Un vendredi par moi

Enlèvements et prises d’otages par-ci, achats des voix pour le contrôle des communes par-là, interventions des forces de l’ordre ailleurs, échauffourées entre élus un peu partout. Au vu des titres des journaux nationaux, celui qui ne connaît pas le Maroc s’imaginerait facilement dans une arène où les hommes à terre sont plus nombreux que ceux qui sont encore debout. Mais que se passe-t-il donc au Maroc ? Et ben rien justement. De la routine et du déjà-vu. Un mélange de foire d’empoigne et de fête foraine quinquennale sur fond d’enchères électorales. Un vrai bazar. En fait, une sorte d’auberge espagnole où par définition on ne retrouve que ce qu’on a soi-même apporté. La récurrence en somme d’une réalité sociologique qui n’a pas encore réussi sa mue. On en a de la peine, mais le plus souvent on en rit. La galerie s’amuse. Au début, par un réflexe quasi pavlovien s’est esquissée une forme de sainte alliance contre le PAM. Tout sauf les amis de Fouad Ali El Himma. Les hurlements au loup des défaits sont d’autant plus forts qu’ils ont eu le tort de crier victoire trop tôt. C’était oublier que dans une carte électorale où être premier dans une ville n’a aucun sens sinon l’obligation de passer par des coalitions à quatre, à cinq ou à six, tout est possible sauf la pérennité des ententes. Progressivement, tous les conglomérats se sont mis à s’effriter. Des alliances improbables dans une commune deviennent tout à fait concevables ailleurs. Exemple édifiant : à Fès, deux forces en principe centrifuges, le PAM et le PJD, se retrouvent dans un même front. Sous d’autres cieux moins cléments, ils sont à couteaux tirés. Autre exemple, paradoxal celui-ci, le flirt contre nature entre les socialistes de l’USFP et les islamistes de Benkirane. L’analyse demande à être affinée, mais il me semble que c’est le PJD qui a phagocyté l’électorat des amis de Abdelouahed  Radi. Les voix urbaines et de la classe moyenne qui se reconnaissaient dans l’USFP contestataire de l’avant alternance s’identifient plus aujourd’hui au PJD. L’USFP masochiste ? Certainement pas, mais ce qui se déroule pendant les élections des bureaux des communes vient confirmer une tendance qui a émergé avec les dernières Communales : les alliances politiques au Maroc ne portent plus aucune marque de clivage idéologique ou politique.
Abdelilah Benkirane, égal à lui-même. Justifiant l’insuffisante couverture territoriale des circonscriptions, le secrétaire général du PJD l’a imputée à la volonté de son parti de n’investir que ceux qui réunissent les critères de probité et d’intégrité requis. Ce qui certainement l’honore. Malheureusement, cette déclaration couvre une monstruosité. L’assiette électorale de son parti tourne actuellement autour de cinq cent mille électeurs. Plus que dramatique, il est désespérant qu’il n’ait pas pu repêcher parmi eux vingt-sept mille Marocains dignes de sa confiance.

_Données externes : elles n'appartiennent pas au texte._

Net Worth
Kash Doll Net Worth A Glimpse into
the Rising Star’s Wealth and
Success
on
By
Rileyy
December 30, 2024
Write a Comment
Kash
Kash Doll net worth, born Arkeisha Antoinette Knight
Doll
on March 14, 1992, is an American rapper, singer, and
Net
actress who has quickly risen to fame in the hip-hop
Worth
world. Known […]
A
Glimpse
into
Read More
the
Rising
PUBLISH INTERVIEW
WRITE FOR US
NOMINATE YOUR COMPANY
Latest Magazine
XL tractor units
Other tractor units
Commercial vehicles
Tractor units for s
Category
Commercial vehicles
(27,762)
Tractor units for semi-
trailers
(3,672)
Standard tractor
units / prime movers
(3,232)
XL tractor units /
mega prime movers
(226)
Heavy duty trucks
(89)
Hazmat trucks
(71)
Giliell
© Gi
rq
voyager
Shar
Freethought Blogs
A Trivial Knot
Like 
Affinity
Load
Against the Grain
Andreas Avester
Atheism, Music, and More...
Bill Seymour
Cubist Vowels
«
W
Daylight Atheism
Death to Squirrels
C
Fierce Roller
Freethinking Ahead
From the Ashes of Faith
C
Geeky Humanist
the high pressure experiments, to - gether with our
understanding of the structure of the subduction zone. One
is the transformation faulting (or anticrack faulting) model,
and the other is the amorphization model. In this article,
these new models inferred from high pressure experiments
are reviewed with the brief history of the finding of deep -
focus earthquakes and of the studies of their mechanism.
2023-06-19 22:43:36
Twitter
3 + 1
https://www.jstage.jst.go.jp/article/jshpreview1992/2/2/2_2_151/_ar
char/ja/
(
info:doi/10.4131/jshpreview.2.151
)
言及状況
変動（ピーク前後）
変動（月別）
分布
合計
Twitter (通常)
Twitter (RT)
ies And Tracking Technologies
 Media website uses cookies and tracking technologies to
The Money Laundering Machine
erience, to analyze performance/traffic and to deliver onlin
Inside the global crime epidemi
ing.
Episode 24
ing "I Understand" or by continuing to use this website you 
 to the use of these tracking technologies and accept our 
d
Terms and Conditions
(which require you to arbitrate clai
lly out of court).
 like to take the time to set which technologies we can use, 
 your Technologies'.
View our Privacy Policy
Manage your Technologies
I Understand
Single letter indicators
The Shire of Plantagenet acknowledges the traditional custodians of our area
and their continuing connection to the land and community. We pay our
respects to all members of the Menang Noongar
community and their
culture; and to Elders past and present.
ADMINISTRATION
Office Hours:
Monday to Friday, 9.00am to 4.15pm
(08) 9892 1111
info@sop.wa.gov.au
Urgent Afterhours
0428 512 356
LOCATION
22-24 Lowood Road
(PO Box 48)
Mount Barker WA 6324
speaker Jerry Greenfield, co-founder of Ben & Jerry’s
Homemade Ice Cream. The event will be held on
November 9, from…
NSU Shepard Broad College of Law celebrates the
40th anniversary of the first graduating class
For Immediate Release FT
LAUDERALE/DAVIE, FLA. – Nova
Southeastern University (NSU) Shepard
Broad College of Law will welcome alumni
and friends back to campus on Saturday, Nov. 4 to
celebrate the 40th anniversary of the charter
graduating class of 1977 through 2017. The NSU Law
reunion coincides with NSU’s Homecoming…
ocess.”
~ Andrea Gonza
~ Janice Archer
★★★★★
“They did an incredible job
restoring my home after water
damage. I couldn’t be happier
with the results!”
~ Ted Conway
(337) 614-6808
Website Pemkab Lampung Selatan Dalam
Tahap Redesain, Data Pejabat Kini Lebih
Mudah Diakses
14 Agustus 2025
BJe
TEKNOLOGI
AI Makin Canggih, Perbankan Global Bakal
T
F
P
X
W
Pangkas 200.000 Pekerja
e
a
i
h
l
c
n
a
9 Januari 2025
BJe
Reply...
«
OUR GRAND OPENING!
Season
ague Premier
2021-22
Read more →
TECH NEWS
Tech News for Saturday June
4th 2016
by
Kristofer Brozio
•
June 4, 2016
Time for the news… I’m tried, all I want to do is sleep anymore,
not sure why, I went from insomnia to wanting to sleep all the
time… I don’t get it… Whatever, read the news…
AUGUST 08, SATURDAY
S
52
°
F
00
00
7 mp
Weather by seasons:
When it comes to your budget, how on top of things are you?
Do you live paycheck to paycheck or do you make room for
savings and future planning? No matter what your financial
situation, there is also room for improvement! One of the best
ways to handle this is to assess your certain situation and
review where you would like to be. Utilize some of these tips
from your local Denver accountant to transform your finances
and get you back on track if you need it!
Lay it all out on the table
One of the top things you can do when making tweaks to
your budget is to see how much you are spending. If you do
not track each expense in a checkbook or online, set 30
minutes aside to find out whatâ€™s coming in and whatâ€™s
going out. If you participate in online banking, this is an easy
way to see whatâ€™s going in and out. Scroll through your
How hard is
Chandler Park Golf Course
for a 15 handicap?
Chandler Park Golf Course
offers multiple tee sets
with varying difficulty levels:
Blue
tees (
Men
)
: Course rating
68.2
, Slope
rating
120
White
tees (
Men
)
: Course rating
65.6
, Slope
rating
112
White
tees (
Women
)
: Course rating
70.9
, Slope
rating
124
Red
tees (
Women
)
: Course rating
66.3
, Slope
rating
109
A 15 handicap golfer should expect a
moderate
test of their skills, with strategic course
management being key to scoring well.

D’un islamisme l’autre. Je n’ai jamais cru que l’Iran était une démocratie. Sa wilayate alfaquih qui fait de l’ayatollah désigné, Ali Khamenei en l’occurrence, un guide divin des Iraniens a toujours dit tout le contraire et réduit les élections à un choix entre bonnet vert et vert bonnet. Je ne me poserai donc pas beaucoup de questions sur la falsification des élections ni sur les compétences d’un président de la République, simple intendant et dérisoire façade d’une théocratie arrogante et sans merci. Mais voici la révolution iranienne à visage découvert, une révolution qui comme l’horreur est humaine. A l’image de toutes les autres révolutions de l’histoire de l’humanité, elle arrive sur les épaules des manifestants et survit en leur marchant sur le corps. Le modèle iranien, il n’a jamais existé et si certains y ont cru, les  images qui ont réussi à briser le huis clos de la répression l’ont ébranlé pour toujours.